Let's take the polynomial $8x^3+4x^2-18x-9$ and do a substitution letting $p=8$ (the leading coefficient) and $q=9$ (the trailing coefficient). We get $px^3+4x^2-18x-q$. The rational root theorem says that the roots must take a particular form: $x=\pm{q_n \over p_m }$ where $p_m, q_n$ are factors of $p,q$ respectively.

To wit, the factors of our respective coefficients are:

1. $q_n = \pm \{1, 3, 9\}$
2. $p_m = \pm \{1, 2, 4, 8\}$
This means that the roots can be among the following: $\{ \pm {1 \over 1}, \pm {3 \over 1}, \pm {8 \over 1}, \pm {1 \over 2}, \pm {3 \over 2}, \pm {8 \over 2}, \pm {1 \over 4} , \pm {3 \over 4}, \pm {8 \over 4} , \pm {1 \over 8}, \pm {3 \over 8}, \pm {8 \over 8}\}$, and this set is equivalent after tidying up our candidate fractions to $\{ \pm {1 \over 8}, \pm {1 \over 4}, \pm {3 \over 8}, \pm {1 \over 2}, \pm {3 \over 4}, \pm 1, \pm {3 \over 2}, \pm 2, \pm 3 \pm 4, \pm 8\}$. Now, you can either solve this by testing each of these and determining which inputs give us an output of zero, or a faster way would be to use software like Geogebra which is free and has a computer-algebra system (CAS) built in it, to graph the polynomial and determine the roots.
Then, where the fun starts is playing around with the graph and seeing how the zeros change as you tinker with the polynomial. What happens if you negate all the coefficients? What happens if you negate just the leading? Usw.

Last edited: Jul 28, 2015
12. Jul 28, 2015

### aikismos

Polynomial graph looks like this:

Close up of the roots looks like this:

It looks like $x=\{-{3 \over 2}, -{1 \over 2}, {3 \over 2}\}$ which is convenient, since above, we found through 'factor by grouping'
$x = \{-{1 \over 2}, -{3 \over 2}, {3 \over 2}\}$ is indeed the answer. :D

So, in summary the rational root theorem, factoring, and the use of the zero product property constitute a generally effective approach for systematically finding roots for textbook polynomials!

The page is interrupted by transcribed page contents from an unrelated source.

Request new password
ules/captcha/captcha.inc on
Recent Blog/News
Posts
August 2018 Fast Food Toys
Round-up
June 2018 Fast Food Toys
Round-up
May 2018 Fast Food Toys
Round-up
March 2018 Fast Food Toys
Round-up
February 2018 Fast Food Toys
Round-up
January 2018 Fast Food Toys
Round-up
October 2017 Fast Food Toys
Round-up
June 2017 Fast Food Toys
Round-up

Another explanation can be found here http://www.purplemath.com/modules/rtnlroot.htm

13. Jul 28, 2015

### aikismos

Erratum (sorry, responded at lunch):

"This means that the roots can be among the following..."

"This means that the roots can be among the following: $\pm {1 \over 1}, \pm {3 \over 1}, \pm {9 \over 1}, \pm {1 \over 2}, \pm {3 \over 2}, \pm {9 \over 2}, \pm {1 \over 4} , \pm {3 \over 4}, \pm {9 \over 4} , \pm {1 \over 8}, \pm {3 \over 8}, \pm {9 \over 8}\}$ , and this set is equivalent after tidying up our candidate fractions to $\pm {1 \over 8}, \pm {1 \over 4} , \pm {3 \over 8},\pm {1 \over 2}, \pm {3 \over 4}, \pm 1,\pm {9 \over 8}, \pm {3 \over 2}, \pm {9 \over 4} , \pm 3, \pm {9 \over 2}, \pm 9 \}$.